[Brief]: Return the lines of the records unchanged, from the very first line through the line that contains "Wasserdichte Arbeitsjacken –", including both of those lines.

Start of Block

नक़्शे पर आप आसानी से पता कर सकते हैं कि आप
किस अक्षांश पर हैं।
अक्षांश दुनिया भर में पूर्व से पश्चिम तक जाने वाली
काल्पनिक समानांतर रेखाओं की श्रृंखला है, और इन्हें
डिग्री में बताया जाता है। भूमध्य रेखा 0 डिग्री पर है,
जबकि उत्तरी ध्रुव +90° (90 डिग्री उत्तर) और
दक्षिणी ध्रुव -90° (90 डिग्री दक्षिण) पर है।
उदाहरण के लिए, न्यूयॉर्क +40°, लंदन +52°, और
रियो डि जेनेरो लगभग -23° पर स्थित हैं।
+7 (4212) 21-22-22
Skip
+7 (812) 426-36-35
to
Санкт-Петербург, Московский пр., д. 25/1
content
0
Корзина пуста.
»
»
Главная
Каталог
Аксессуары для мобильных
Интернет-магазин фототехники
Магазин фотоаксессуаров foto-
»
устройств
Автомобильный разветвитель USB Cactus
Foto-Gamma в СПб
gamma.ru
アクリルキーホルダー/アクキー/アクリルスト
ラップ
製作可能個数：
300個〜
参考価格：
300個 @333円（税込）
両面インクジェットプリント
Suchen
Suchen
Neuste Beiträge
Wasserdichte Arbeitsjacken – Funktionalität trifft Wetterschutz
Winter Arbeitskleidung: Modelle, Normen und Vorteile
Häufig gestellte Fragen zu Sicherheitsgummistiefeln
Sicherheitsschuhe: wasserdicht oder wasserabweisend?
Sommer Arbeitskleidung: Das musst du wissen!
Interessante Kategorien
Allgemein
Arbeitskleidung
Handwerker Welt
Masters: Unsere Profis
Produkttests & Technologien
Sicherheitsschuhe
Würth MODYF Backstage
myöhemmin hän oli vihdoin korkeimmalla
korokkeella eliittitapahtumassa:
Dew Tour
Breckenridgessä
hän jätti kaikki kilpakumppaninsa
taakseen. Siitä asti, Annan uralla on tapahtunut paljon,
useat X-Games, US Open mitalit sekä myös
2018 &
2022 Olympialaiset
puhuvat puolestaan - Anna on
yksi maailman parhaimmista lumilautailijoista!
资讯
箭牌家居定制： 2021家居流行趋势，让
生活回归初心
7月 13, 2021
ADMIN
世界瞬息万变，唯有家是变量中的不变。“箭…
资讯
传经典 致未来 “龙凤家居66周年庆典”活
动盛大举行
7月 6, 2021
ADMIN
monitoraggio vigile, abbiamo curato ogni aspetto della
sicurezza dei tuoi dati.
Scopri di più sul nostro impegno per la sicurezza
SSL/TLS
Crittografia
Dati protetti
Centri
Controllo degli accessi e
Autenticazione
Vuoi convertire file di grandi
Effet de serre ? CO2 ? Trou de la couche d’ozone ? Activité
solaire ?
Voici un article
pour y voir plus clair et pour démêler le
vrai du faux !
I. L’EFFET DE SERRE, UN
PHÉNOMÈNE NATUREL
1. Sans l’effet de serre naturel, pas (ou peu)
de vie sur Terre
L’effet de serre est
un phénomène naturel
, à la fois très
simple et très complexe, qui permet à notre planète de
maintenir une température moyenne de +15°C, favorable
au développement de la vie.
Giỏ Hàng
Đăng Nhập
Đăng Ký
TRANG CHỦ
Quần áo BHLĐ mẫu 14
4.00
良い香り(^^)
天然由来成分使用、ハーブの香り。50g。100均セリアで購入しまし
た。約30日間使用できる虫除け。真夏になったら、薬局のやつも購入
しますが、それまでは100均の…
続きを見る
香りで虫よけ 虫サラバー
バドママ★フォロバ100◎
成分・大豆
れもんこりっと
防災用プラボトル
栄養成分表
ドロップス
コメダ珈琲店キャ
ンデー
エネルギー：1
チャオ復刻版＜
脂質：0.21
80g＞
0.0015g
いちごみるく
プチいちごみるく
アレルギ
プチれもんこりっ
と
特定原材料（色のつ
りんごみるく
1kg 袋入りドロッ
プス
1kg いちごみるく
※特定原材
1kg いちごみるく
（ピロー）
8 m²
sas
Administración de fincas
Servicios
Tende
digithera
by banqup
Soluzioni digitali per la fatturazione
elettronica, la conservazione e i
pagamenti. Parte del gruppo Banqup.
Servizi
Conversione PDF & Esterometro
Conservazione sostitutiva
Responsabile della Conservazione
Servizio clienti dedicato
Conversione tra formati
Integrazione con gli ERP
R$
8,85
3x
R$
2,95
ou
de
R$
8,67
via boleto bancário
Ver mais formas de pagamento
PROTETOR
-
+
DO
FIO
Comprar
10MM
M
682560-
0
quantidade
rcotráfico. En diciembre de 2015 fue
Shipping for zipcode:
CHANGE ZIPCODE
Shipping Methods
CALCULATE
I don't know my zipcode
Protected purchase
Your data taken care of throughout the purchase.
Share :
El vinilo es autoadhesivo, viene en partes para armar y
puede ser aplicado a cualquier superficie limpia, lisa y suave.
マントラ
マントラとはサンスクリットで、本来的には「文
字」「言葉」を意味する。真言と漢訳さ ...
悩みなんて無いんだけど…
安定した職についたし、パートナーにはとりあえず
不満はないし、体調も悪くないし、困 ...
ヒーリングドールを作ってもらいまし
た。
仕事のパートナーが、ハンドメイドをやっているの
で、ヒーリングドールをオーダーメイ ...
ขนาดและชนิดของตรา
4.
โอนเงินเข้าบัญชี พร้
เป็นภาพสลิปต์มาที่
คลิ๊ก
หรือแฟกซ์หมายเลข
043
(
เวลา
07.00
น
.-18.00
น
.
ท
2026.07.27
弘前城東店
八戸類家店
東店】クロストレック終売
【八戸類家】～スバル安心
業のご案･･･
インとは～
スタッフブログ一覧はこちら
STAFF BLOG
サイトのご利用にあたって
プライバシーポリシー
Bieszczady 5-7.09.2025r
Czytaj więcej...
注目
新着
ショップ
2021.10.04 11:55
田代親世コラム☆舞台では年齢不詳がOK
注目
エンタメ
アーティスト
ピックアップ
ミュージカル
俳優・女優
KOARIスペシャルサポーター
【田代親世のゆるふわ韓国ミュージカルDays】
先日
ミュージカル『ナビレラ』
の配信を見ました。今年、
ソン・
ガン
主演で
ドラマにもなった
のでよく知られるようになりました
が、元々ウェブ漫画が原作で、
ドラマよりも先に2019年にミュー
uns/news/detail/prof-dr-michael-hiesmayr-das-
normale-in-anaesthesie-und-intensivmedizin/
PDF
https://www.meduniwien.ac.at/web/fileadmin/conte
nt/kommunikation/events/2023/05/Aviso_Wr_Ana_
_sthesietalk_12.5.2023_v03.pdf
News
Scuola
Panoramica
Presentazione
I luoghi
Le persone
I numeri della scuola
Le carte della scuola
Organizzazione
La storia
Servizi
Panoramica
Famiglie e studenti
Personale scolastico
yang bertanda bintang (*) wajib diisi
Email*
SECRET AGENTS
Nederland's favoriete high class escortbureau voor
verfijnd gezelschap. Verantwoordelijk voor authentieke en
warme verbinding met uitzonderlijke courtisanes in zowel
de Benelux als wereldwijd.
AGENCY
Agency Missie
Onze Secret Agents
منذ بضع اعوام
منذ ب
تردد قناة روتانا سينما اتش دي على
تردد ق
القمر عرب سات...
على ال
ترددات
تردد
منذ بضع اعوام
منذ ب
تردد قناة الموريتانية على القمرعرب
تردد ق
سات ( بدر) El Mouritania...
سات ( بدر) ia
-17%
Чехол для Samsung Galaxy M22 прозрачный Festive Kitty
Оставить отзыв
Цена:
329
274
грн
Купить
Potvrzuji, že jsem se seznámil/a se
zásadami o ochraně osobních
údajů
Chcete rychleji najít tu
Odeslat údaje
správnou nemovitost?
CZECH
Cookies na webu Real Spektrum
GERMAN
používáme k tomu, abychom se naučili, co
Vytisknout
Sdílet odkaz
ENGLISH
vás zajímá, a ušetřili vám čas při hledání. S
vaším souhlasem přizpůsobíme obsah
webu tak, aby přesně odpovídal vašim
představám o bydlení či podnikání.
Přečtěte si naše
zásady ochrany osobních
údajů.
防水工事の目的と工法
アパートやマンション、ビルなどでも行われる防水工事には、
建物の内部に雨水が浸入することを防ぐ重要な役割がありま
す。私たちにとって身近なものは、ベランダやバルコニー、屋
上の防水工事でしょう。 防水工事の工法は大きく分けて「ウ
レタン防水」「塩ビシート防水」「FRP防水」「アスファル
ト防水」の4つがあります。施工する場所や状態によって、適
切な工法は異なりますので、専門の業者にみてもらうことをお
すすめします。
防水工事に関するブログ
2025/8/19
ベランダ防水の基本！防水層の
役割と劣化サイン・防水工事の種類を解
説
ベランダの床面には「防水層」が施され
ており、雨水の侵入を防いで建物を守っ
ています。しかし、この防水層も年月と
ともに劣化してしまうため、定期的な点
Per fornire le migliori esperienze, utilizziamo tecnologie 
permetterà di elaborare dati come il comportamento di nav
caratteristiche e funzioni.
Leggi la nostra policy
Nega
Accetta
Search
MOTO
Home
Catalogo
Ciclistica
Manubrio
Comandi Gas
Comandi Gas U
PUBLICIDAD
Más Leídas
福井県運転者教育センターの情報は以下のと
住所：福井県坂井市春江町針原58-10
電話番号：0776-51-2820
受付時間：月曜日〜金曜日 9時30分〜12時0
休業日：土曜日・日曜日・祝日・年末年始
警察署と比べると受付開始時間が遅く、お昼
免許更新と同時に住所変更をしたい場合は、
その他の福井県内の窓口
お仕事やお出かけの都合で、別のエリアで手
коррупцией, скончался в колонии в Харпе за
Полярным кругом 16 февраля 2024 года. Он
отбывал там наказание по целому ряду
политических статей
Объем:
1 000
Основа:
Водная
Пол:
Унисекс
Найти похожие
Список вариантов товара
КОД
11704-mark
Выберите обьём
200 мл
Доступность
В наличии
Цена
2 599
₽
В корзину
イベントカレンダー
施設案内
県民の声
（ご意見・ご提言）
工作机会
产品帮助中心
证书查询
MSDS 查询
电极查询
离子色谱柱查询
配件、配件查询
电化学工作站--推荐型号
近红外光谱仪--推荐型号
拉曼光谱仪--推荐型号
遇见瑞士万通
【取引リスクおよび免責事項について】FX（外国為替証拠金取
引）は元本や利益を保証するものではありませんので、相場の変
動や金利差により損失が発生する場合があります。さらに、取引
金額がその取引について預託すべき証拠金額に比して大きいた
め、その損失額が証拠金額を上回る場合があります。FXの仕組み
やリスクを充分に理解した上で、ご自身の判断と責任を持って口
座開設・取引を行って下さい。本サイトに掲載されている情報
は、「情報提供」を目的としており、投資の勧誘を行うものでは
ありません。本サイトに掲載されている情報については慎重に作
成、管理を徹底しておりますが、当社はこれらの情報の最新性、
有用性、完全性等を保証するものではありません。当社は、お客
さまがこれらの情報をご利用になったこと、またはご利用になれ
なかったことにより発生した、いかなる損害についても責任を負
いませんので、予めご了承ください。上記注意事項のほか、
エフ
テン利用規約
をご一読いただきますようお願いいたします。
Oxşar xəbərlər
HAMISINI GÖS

End of Block

[Solution for this task]:
नक़्शे पर आप आसानी से पता कर सकते हैं कि आप
किस अक्षांश पर हैं।
अक्षांश दुनिया भर में पूर्व से पश्चिम तक जाने वाली
काल्पनिक समानांतर रेखाओं की श्रृंखला है, और इन्हें
डिग्री में बताया जाता है। भूमध्य रेखा 0 डिग्री पर है,
जबकि उत्तरी ध्रुव +90° (90 डिग्री उत्तर) और
दक्षिणी ध्रुव -90° (90 डिग्री दक्षिण) पर है।
उदाहरण के लिए, न्यूयॉर्क +40°, लंदन +52°, और
रियो डि जेनेरो लगभग -23° पर स्थित हैं।
+7 (4212) 21-22-22
Skip
+7 (812) 426-36-35
to
Санкт-Петербург, Московский пр., д. 25/1
content
0
Корзина пуста.
»
»
Главная
Каталог
Аксессуары для мобильных
Интернет-магазин фототехники
Магазин фотоаксессуаров foto-
»
устройств
Автомобильный разветвитель USB Cactus
Foto-Gamma в СПб
gamma.ru
アクリルキーホルダー/アクキー/アクリルスト
ラップ
製作可能個数：
300個〜
参考価格：
300個 @333円（税込）
両面インクジェットプリント
Suchen
Suchen
Neuste Beiträge
Wasserdichte Arbeitsjacken – Funktionalität trifft Wetterschutz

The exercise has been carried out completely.